**LISTA DE TAREAS**
A. Responde a estas preguntas sobre la columna de las pequeñas evasiones:
(i) ¿Qué día de la semana salía a correr la mujer de su amigo?
(ii) ¿Cuánto tiempo en total marcaba el reloj en la última salida de la esposa?
(iii) ¿Cuántos días pasaría la conocida que van a operar sin ocuparse de sus hijas?
B. Reproduce sin cambios el fragmento de la columna de las pequeñas evasiones que va desde "Ella le confesó" hasta "tanto en tanto.", ambos incluidos.

Publicado en Las Provincias el 11/3/2016

viernes, 11 de marzo de 2016

PEQUEÑAS EVASIONES

Foto: Club de las Malas Madres


Mi amigo se alegró cuando su mujer, que nunca en su vida se había calzado unas zapatillas de deporte, empezó a salir a correr una vez por semana. Todos los martes él se quedaba con los niños y ella volvía a la hora y media, visiblemente más relajada. Ambos compartían uno de esos relojes que miden el tiempo, la distancia y el ritmo de la sesión. Uno de los días que él lo utilizó vio que su esposa, en su última salida, había corrido dos kilómetros, 16 minutos en total. Se preguntó qué habría hecho la hora y cuarto restante. Desde entonces, revisaba los resultados cada vez que ella volvía de correr. Siempre lo mismo. Dos, o tres kilómetros a lo sumo, 18 o 20 minutos. Después de mes y medio, la angustia se hizo insoportable. Se la imaginaba corriendo junto a un tipo rubio de complexión atlética con el que recorría esos dos kilómetros hasta su apartamento, donde daban rienda a sus deseos durante la siguiente hora y pico. Una noche se lo preguntó sin preámbulos.

Ella le confesó que en realidad lo de correr era la excusa para dejar a los niños y desaparecer durante hora y media. El tiempo que no hacía ejercicio se lo pasaba sentada en un banco hablando por teléfono sin que nadie la molestara. No es ninguna excepción. Tengo amigas que se bajan a Mercadona a la menor ocasión solo para olvidarse de sus hijos o sacan al perro siempre que pueden a pesar de que ya haya paseado. Aunque el caso extremo nos lo confesaba hace poco otra conocida. Le tienen que operar de un bultito sin importancia y ella, a pesar del temor, está anhelando entrar en quirófano para estar tres días sin ocuparse de sus hijas. Malas madres, pensarán algunos; pequeñas evasiones necesarias, decimos nosotras cuando nos contamos los trucos que utilizamos para escapar de tanto en tanto.

**EXTRACTOS DE REGISTROS**

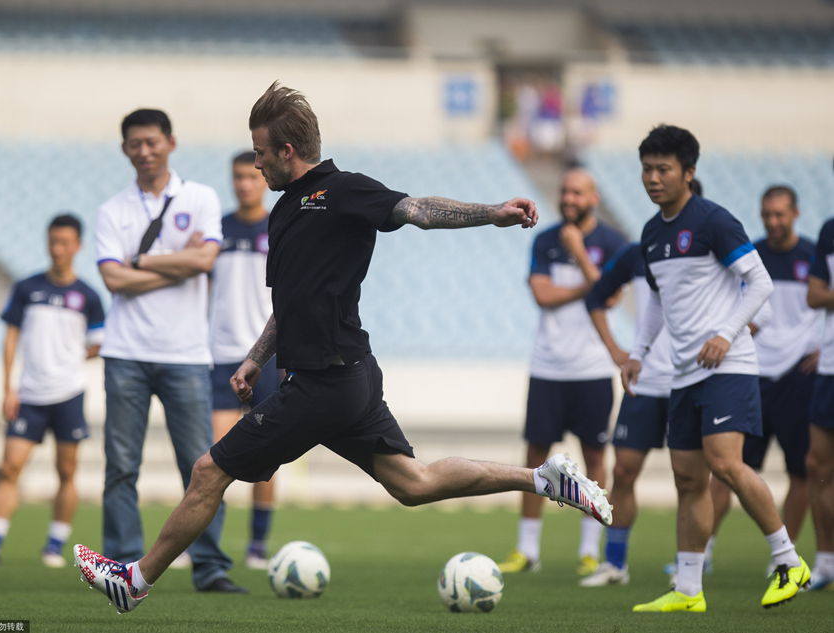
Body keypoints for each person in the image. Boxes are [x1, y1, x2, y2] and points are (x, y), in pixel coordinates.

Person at [73, 82, 612, 614]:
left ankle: (135, 579)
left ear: (287, 151)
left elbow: (420, 209)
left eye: (261, 153)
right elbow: (290, 302)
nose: (256, 164)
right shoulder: (283, 211)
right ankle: (542, 478)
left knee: (209, 470)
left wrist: (492, 212)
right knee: (413, 482)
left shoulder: (345, 189)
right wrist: (257, 358)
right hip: (341, 378)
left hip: (326, 382)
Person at [625, 125, 809, 613]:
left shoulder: (712, 221)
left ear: (688, 173)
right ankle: (688, 589)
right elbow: (657, 303)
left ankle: (789, 560)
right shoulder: (651, 232)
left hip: (729, 367)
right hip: (683, 372)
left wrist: (725, 334)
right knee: (688, 478)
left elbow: (761, 283)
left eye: (663, 169)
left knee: (726, 464)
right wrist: (639, 352)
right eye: (647, 168)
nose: (653, 178)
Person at [94, 108, 243, 593]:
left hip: (185, 353)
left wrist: (140, 260)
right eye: (135, 143)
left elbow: (206, 259)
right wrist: (174, 264)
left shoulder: (199, 197)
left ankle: (209, 566)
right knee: (121, 465)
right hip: (125, 352)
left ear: (171, 143)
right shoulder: (112, 209)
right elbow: (112, 279)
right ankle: (118, 565)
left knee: (202, 465)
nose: (144, 151)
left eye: (152, 142)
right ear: (124, 150)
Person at [499, 168, 626, 576]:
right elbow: (542, 294)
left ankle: (589, 550)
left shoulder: (611, 242)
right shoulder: (545, 239)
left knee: (595, 457)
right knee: (536, 457)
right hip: (547, 367)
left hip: (592, 369)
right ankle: (527, 550)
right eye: (564, 190)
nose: (568, 198)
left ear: (593, 196)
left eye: (577, 192)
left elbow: (612, 297)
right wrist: (591, 284)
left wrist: (582, 256)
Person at [0, 214, 104, 567]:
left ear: (77, 246)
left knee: (66, 472)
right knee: (9, 468)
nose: (58, 249)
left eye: (65, 242)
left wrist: (71, 352)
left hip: (68, 394)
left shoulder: (88, 295)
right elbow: (11, 335)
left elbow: (97, 344)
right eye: (53, 242)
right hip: (29, 394)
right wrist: (7, 387)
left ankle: (53, 546)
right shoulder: (27, 288)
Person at [709, 186, 820, 570]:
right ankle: (702, 550)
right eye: (767, 214)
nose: (773, 222)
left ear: (795, 213)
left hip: (797, 376)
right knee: (726, 467)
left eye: (780, 214)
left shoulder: (813, 256)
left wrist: (821, 348)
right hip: (751, 372)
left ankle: (783, 557)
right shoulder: (747, 256)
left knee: (801, 469)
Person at [578, 240, 673, 587]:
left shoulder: (712, 246)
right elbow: (596, 297)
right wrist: (616, 349)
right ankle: (615, 564)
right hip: (644, 381)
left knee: (693, 477)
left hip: (691, 380)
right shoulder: (641, 251)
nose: (656, 181)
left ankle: (691, 564)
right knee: (622, 470)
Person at [210, 150, 279, 569]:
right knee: (214, 453)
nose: (244, 184)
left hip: (266, 357)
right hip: (219, 355)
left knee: (266, 457)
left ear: (262, 179)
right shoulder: (216, 230)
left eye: (250, 177)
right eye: (237, 176)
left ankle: (256, 545)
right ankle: (206, 543)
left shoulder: (280, 225)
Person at [807, 215, 834, 590]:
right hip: (830, 366)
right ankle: (826, 560)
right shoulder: (829, 230)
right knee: (817, 465)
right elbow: (813, 295)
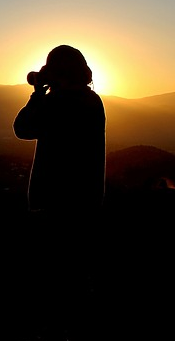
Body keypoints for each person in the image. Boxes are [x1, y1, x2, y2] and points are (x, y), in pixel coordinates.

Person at [14, 44, 106, 214]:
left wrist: (37, 95)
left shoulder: (59, 101)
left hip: (52, 202)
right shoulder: (93, 100)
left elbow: (22, 128)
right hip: (87, 201)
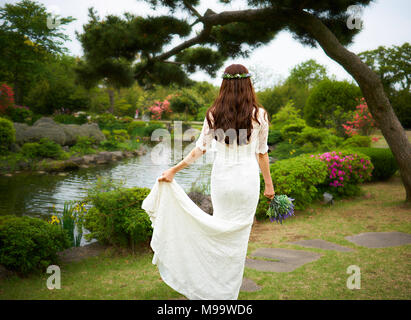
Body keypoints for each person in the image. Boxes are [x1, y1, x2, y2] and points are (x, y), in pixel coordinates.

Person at [142, 64, 275, 300]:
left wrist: (174, 169)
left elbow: (200, 149)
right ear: (248, 84)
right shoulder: (259, 115)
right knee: (237, 240)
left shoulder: (213, 113)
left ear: (223, 85)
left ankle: (212, 288)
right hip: (247, 181)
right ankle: (227, 295)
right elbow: (262, 153)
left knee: (219, 233)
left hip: (222, 180)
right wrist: (269, 185)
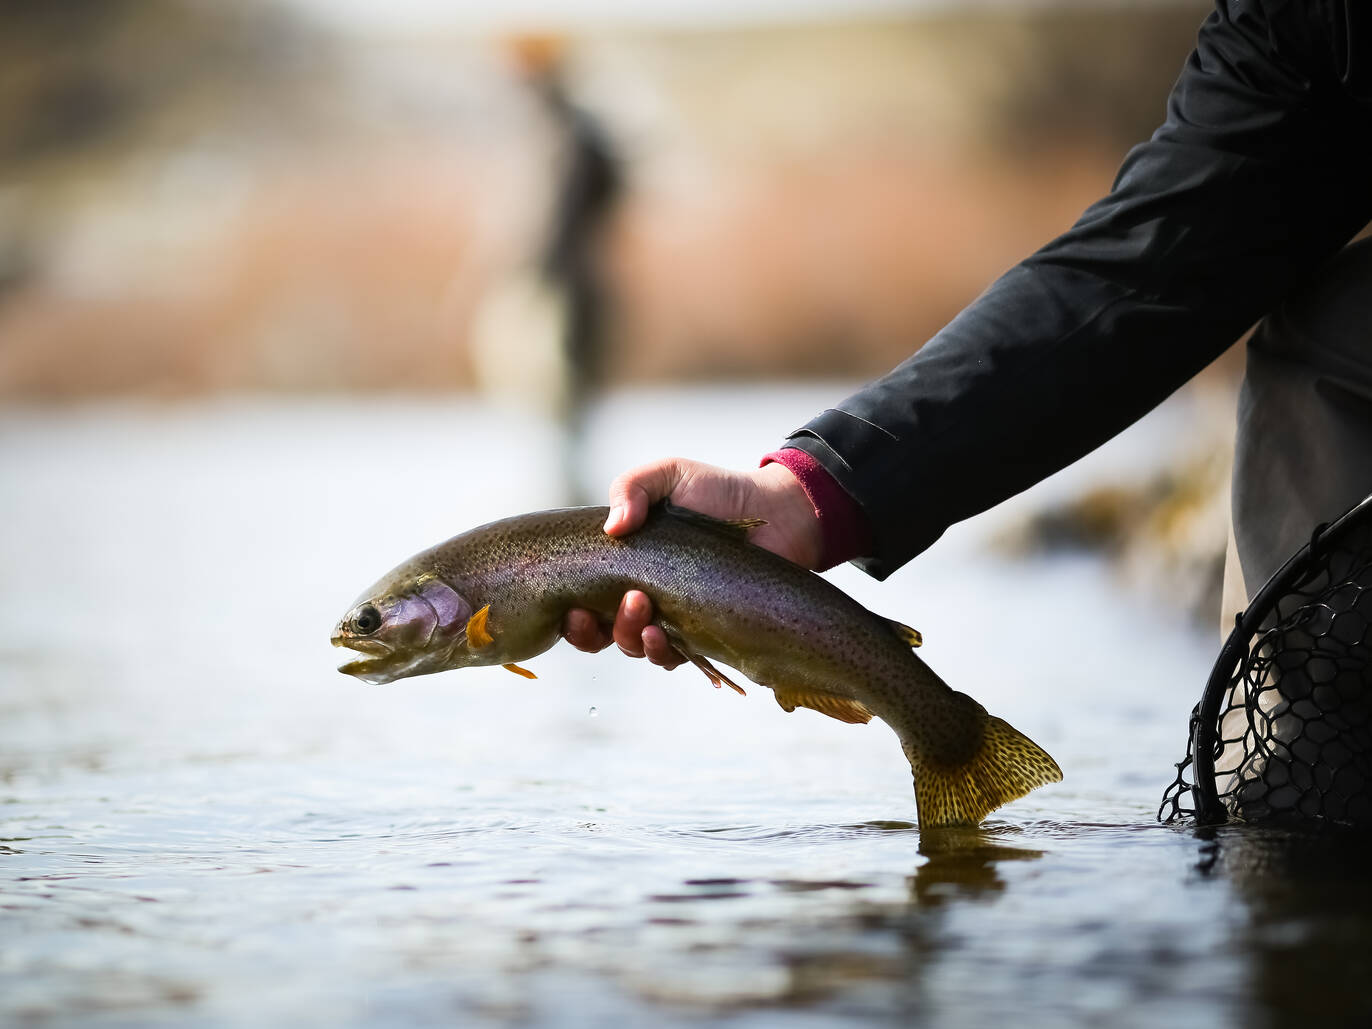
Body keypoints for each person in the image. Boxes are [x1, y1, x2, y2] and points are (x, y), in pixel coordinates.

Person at [562, 0, 1372, 669]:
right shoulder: (1287, 24)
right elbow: (1142, 272)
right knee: (1320, 344)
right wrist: (810, 495)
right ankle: (1291, 847)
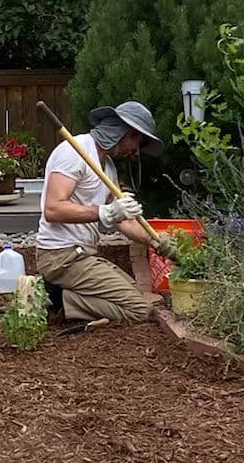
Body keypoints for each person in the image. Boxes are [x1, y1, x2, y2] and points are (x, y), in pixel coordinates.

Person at [35, 102, 161, 326]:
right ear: (128, 133)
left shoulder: (108, 167)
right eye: (138, 142)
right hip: (60, 258)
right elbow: (53, 209)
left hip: (83, 256)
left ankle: (62, 295)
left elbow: (122, 221)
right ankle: (56, 300)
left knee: (134, 293)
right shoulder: (74, 151)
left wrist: (156, 241)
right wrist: (106, 212)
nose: (136, 152)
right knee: (140, 310)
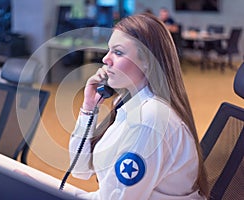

**SOLUCIONES POR TAREA**
A.
(i) Los martes.
(ii) 16 minutos.
(iii) Tres días.

B.
Ella le confesó que en realidad lo de correr era la excusa para dejar a los niños y desaparecer durante hora y media. El tiempo que no hacía ejercicio se lo pasaba sentada en un banco hablando por teléfono sin que nadie la molestara. No es ninguna excepción. Tengo amigas que se bajan a Mercadona a la menor ocasión solo para olvidarse de sus hijos o sacan al perro siempre que pueden a pesar de que ya haya paseado. Aunque el caso extremo nos lo confesaba hace poco otra conocida. Le tienen que operar de un bultito sin importancia y ella, a pesar del temor, está anhelando entrar en quirófano para estar tres días sin ocuparse de sus hijas. Malas madres, pensarán algunos; pequeñas evasiones necesarias, decimos nosotras cuando nos contamos los trucos que utilizamos para escapar de tanto en tanto.